Este é um dos “vários” casos documentados pela HRW nas últimas semanas: além da violação de Olha, a organização não governamental recebeu provas de duas execuções sumárias de civis, e episódios de violência gratuita e ameaças dirigidas a civis entre 27 de março e 14 de fevereiro. Há ainda registo de pilhagens de comida, roupa e lenha. “[Os soldados] que levaram a cabo estes abusos são responsáveis por crimes de guerra”, afirma a HRW.

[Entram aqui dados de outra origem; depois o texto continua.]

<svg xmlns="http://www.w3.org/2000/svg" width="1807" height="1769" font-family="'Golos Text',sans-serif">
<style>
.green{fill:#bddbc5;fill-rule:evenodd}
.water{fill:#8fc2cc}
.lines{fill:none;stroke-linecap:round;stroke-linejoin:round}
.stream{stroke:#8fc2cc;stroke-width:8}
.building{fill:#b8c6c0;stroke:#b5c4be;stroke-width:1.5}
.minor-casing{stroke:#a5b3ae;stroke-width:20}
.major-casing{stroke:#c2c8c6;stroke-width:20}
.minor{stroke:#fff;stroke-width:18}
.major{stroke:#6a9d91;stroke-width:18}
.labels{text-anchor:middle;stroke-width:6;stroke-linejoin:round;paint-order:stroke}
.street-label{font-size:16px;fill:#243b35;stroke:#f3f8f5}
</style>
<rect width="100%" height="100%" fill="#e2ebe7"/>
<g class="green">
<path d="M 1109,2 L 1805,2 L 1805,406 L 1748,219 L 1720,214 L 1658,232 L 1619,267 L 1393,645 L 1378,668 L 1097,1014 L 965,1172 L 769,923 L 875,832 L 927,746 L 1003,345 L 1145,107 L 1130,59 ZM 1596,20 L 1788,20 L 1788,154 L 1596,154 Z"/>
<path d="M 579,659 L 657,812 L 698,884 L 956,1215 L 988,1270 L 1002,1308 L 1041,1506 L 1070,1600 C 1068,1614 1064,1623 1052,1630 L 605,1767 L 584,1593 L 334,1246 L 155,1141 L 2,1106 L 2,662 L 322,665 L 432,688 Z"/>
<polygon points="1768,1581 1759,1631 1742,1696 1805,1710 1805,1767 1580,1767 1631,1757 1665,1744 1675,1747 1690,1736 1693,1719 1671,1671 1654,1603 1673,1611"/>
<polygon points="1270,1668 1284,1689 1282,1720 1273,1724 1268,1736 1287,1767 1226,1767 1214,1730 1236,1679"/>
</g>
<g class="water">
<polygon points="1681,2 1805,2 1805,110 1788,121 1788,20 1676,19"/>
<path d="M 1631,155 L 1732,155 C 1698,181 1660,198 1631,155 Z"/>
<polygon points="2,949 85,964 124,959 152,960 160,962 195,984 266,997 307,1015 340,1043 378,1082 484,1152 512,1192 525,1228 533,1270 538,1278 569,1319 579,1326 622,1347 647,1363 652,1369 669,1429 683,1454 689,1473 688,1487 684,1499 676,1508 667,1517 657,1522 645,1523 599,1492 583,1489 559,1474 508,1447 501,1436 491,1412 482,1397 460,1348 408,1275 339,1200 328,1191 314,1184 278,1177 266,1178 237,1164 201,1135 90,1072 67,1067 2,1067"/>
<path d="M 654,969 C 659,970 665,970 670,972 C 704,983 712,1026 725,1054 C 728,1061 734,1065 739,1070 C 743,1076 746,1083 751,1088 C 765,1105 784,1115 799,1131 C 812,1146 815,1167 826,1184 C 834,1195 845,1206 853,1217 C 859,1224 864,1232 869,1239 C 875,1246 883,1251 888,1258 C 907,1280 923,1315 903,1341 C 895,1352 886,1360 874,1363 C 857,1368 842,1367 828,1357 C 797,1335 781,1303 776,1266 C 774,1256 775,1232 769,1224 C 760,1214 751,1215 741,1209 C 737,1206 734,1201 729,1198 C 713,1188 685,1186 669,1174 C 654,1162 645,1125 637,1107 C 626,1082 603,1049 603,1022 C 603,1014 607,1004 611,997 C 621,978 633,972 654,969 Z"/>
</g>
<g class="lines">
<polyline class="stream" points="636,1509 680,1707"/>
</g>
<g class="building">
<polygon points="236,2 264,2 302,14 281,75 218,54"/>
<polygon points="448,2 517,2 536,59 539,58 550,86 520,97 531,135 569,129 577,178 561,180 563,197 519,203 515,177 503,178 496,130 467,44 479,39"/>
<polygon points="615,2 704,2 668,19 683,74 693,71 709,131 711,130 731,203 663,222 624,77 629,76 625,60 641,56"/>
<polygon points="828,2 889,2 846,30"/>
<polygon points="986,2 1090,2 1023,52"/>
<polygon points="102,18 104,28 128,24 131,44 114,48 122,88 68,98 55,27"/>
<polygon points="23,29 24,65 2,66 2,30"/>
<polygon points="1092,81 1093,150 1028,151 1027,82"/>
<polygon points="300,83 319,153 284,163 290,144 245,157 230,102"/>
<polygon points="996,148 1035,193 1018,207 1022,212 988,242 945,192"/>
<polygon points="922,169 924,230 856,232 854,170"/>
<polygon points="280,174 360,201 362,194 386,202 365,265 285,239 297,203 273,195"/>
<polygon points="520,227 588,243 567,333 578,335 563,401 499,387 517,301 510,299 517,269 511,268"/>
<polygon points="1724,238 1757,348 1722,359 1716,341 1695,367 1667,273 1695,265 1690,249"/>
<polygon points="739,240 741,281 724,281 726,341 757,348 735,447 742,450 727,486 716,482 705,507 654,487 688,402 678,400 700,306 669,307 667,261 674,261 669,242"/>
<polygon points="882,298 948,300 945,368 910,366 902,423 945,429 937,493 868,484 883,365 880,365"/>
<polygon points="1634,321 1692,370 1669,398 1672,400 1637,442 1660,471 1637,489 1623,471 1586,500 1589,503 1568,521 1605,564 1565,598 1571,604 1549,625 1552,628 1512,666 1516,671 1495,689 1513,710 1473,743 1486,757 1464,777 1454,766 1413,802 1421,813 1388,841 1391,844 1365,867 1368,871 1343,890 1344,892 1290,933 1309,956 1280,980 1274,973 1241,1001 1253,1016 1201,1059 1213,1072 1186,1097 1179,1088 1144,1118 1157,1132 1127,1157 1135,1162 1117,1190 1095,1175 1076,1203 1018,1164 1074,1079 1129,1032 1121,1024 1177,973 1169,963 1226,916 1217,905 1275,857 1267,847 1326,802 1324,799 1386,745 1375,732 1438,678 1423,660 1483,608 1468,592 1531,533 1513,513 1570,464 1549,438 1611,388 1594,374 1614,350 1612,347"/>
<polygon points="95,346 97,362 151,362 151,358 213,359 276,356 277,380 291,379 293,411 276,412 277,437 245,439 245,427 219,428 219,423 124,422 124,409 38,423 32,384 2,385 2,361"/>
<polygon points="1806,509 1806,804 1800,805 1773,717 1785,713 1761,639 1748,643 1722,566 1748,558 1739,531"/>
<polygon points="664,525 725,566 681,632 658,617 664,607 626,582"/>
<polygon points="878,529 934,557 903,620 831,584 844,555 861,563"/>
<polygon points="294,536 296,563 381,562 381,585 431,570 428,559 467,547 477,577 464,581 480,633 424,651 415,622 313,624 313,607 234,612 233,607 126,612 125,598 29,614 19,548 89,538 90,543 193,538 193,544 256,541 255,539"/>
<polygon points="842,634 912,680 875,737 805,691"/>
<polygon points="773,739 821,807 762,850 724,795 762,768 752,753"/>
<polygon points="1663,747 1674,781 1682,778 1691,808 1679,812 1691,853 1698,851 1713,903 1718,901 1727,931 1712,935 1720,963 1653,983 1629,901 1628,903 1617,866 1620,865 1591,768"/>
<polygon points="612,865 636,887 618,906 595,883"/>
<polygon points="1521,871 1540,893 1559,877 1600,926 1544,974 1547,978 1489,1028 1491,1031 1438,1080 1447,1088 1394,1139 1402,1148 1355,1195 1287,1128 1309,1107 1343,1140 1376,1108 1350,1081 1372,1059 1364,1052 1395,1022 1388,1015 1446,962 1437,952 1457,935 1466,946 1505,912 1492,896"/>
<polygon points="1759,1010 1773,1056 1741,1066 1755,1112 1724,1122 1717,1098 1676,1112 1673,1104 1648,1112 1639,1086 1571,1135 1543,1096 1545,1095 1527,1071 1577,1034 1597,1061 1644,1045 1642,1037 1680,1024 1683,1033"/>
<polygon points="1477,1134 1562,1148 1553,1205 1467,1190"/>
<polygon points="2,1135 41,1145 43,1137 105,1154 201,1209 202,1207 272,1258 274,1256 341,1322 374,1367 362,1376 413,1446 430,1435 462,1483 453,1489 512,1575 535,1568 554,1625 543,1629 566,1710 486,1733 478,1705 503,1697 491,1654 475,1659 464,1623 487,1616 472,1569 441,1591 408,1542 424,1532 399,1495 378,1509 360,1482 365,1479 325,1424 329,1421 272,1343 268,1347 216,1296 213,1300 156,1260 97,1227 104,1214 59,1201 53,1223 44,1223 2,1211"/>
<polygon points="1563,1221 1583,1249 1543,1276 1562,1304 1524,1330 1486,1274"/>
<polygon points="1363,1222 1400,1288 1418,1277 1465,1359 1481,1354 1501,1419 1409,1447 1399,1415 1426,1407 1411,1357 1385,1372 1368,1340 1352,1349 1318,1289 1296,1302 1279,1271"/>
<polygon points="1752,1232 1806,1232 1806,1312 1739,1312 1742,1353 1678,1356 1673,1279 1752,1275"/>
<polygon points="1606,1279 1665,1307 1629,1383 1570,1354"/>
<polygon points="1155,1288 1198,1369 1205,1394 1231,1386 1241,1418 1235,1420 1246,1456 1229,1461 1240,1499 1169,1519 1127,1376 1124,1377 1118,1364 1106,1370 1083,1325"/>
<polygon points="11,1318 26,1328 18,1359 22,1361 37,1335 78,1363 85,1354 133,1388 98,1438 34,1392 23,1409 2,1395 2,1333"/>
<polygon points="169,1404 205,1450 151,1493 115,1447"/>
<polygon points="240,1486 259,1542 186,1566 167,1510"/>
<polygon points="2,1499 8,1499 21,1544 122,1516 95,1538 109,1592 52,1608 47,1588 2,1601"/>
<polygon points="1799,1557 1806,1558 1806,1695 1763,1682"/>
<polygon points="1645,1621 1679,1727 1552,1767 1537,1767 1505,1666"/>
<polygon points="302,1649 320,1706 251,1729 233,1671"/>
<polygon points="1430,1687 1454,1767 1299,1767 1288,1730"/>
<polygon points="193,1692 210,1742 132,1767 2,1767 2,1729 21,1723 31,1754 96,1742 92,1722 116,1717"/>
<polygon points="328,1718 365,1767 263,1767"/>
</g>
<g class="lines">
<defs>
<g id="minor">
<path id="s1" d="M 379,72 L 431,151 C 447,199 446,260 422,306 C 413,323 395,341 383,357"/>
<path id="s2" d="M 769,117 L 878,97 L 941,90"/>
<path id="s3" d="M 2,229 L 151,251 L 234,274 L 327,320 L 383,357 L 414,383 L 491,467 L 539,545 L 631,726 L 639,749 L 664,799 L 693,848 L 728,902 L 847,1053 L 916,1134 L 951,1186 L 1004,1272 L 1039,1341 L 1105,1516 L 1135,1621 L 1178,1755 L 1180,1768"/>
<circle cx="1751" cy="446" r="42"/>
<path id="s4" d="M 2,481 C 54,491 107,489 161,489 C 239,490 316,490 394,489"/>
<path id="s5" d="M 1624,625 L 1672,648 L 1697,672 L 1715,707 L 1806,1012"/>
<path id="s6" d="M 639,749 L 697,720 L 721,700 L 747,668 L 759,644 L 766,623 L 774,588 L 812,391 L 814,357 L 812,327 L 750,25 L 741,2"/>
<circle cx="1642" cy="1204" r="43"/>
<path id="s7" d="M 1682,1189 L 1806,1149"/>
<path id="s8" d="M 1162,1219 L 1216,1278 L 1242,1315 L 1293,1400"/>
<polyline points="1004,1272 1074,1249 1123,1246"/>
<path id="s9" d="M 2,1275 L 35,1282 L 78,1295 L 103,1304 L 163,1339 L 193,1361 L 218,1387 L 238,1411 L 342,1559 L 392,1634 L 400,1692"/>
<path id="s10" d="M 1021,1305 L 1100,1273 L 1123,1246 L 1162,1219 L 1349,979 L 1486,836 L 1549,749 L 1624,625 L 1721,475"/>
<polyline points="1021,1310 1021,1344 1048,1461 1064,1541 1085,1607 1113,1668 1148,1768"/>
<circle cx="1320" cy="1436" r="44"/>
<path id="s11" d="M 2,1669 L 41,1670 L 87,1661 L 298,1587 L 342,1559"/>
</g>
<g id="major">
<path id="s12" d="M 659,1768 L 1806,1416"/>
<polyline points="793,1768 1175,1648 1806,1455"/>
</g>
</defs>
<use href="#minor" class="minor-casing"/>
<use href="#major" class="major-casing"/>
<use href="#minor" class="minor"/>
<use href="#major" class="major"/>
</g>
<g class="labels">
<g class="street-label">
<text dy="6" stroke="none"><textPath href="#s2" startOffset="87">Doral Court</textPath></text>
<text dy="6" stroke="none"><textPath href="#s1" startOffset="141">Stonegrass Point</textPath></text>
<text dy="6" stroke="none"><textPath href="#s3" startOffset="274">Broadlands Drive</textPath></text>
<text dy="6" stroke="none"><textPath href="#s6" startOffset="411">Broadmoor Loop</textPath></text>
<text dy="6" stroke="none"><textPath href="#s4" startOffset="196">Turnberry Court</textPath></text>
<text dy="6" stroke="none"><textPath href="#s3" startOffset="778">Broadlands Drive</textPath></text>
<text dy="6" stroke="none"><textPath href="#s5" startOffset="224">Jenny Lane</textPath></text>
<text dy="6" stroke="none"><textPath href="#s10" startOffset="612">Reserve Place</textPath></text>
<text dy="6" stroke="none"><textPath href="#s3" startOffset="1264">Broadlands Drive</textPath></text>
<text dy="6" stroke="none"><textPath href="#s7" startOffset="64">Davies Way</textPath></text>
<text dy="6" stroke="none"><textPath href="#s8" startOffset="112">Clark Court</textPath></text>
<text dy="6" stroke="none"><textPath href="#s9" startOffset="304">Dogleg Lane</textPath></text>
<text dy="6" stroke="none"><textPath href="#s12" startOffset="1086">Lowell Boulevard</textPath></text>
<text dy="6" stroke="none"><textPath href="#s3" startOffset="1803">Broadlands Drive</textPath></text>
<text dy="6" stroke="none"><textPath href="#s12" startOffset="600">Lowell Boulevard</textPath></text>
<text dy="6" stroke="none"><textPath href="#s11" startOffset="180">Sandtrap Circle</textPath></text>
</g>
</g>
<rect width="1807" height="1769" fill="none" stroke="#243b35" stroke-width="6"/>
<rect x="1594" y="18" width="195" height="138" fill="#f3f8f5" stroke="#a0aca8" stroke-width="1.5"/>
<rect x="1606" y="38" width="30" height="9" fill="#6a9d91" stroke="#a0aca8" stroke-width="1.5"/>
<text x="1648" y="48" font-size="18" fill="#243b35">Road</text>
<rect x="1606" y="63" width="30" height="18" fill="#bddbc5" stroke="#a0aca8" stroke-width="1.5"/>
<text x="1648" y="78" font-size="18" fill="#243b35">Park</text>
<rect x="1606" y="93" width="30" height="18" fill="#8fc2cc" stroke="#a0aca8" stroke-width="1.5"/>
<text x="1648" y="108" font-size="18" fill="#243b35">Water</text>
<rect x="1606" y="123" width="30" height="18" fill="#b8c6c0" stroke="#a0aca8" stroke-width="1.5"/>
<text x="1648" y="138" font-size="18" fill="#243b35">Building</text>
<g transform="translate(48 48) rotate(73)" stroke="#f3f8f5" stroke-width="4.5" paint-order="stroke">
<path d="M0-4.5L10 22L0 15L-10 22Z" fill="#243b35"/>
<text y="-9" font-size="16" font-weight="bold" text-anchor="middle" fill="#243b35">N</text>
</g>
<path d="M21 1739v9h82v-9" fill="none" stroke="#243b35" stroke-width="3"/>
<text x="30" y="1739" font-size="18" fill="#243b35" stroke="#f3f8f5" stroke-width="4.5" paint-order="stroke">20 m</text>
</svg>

Imagem da alegada vala comum junto a um templo em uchaB,
Maxar
A 6 de março, por exemplo, soldados russos atiraram uma granada para dentro de uma cave na vila de Vorzel, a 50 quilómetros de Kiev. Depois, dispararam sobre uma mulher e uma criança de 14 anos que saíram da casa. Um homem que estava com as vítimas na cave disse à HRW que a mulher morreu dois dias depois dos ferimentos. A criança morreu imediatamente.
Dois dias antes, a 4 de março, soldados russos executaram um homem e ameaçaram matar outros quatro numa pequena praça junto a um parque de estacionamento, em Bucha. “Juntaram as [cerca de 50] pessoas na praça, sobretudo mulheres mas também homens acima dos 50 anos. Estavam 30 militares no local e o comandante tinha insígnias dos paraquedistas [no uniforme]”, contou uma sobrevivente à HRW.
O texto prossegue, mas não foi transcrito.